The other items of evidence were discovered in a 1965 Chevrolet parked next to the 1965 Ford on the driveway of the 6800 Elwyn residence. The presence of that vehicle so soon after the robbery on premises which harbored the escape car and at least one of the perpetrators and on which the illicit change of license plates was observed were circumstances which reasonably implicated the Chevrolet with the principal criminal event. The cash recovered from the Chevrolet—$19,743—was identified as the amount reported lost in the robbery; the brown Safeway bag was identified as the container in which the witness had placed the money; the trench coat and sunglasses were identified as apparel worn by the robber who held the shotgun and the brown corduroy jacket as worn by the other.

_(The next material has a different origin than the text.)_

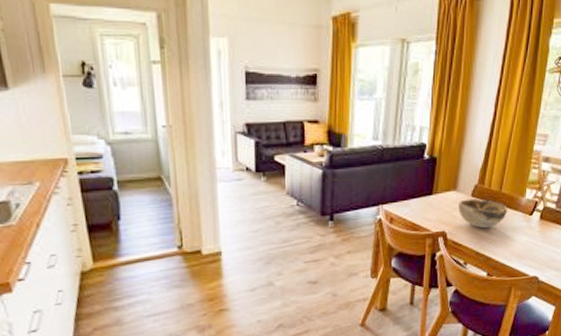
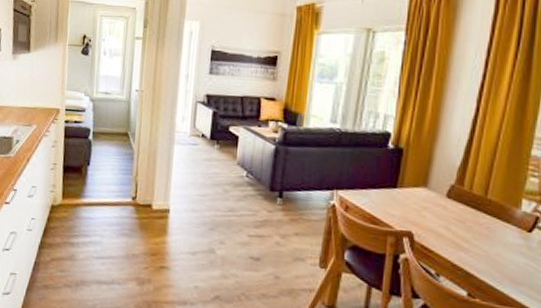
decorative bowl: present [459,198,507,229] -> none [429,199,495,239]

These items of demonstrative evidence all tended to establish the crime charged, and in the circumstances, tended to forge a link in the circumstances which connected the accused to the offense charged. State v. Evans, 237 S.W.2d 149, 151 [1, 2] (Mo.1951); State v. Boothe, 485 S.W.2d 11, 14 [5, 6] (Mo. banc 1972).

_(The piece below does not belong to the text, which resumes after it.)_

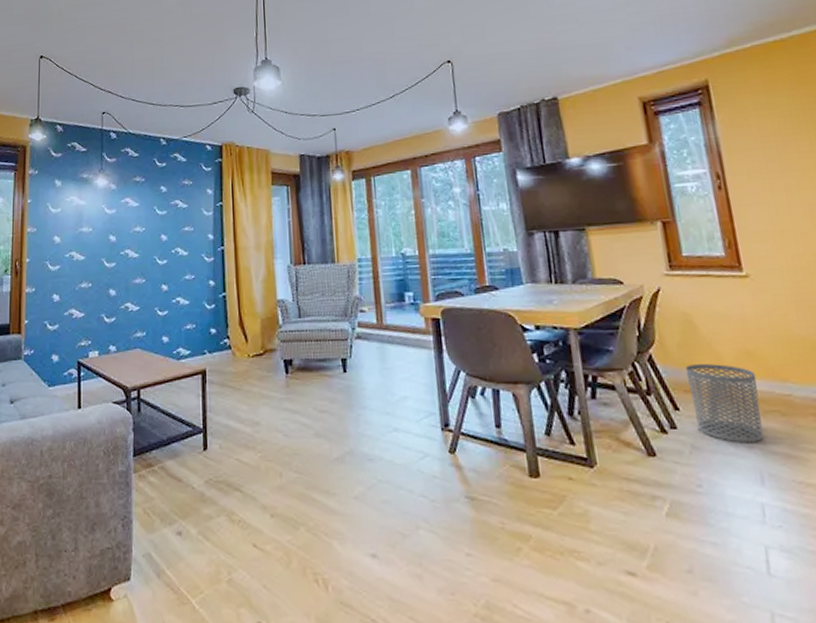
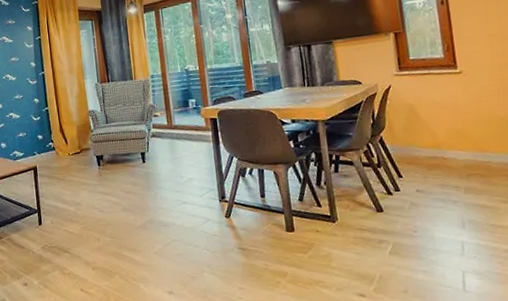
waste bin: present [685,364,764,444] -> none [408,141,467,199]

The appellant contends further, however, that according to the evidence of the State, three of the exhibits—the shotgun, shotgun shell and trench coat—were not connected with him at all, but only with the accomplice, and therefore were without probative value. Where the defendant participates in a crime, the weapons and clothing worn may be admitted although the defendant himself neither wielded the weapon nor wore the clothing. 22A C.J.S. Criminal Law § 712, p. 959. These objects, although not directly connected with the defendant are admissible because they bear on the crime with which he is charged. State v. Wynne, supra, l.c., 182 S.W.2d 299 [7].

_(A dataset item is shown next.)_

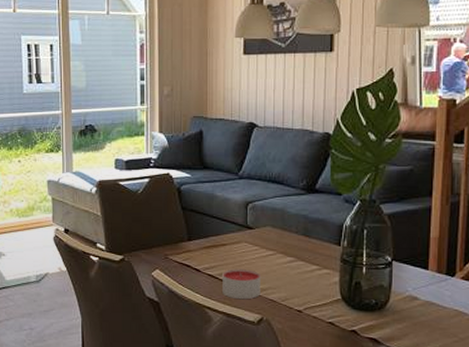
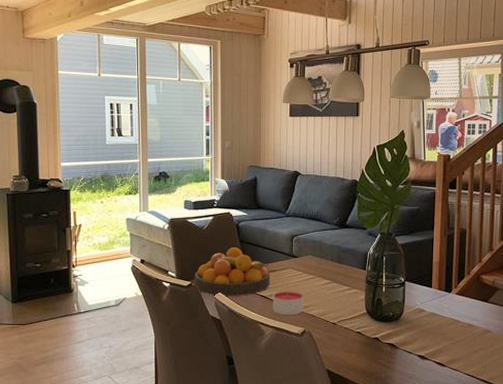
fruit bowl: none [127,216,220,275] -> present [194,247,271,297]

Finally, the appellant contends —and this, without transcript reference— that the witness for the State did not sufficiently identify these objects as connected with the robbery. Although the presentation of this point is in violation of Rule 84.04(h), we have examined it ex gratia and find it to be without merit. The exhibits were identified by the store manager with varying degrees of affirmation; his testimony of the shotgun was positive, his testimony of the corduroy coat was more conditional. Weapons or objects are properly admitted in a criminal prosecution upon a prima facie showing of identity and connection with the crime charged; positive proof or unqualified identification is generally not required. State v. Johnson, 286 S.W.2d 787, 791 [3,4] (Mo.1968); 22A C. J.S. Criminal Law § 712, p. 961. The circumstances *303 considered, that the weapons were discovered in the escape car and the clothing was found in the other car along with the booty [positively identified as that taken in the robbery], and that both cars were harbored on premises used by the defendant after the robbery, the weight of the identification of the evidence was for the jury. State v. Johnson, supra, l.c. 791 [3,4].

The judgment is affirmed.

All concur.

NOTES

[1] Such a procedure has been proposed by the Report of the National Advisory Commission on Criminal Justice Standards and Goals (1973). See the discussion which accompanies Standard 6.1. The proposal has since had the attention and study of the National Center of State Courts. See, also, Boston U.L.R., Vol. 54, No. 3, May, 1974. To this date however, no definitive proposal has received a general concurrence.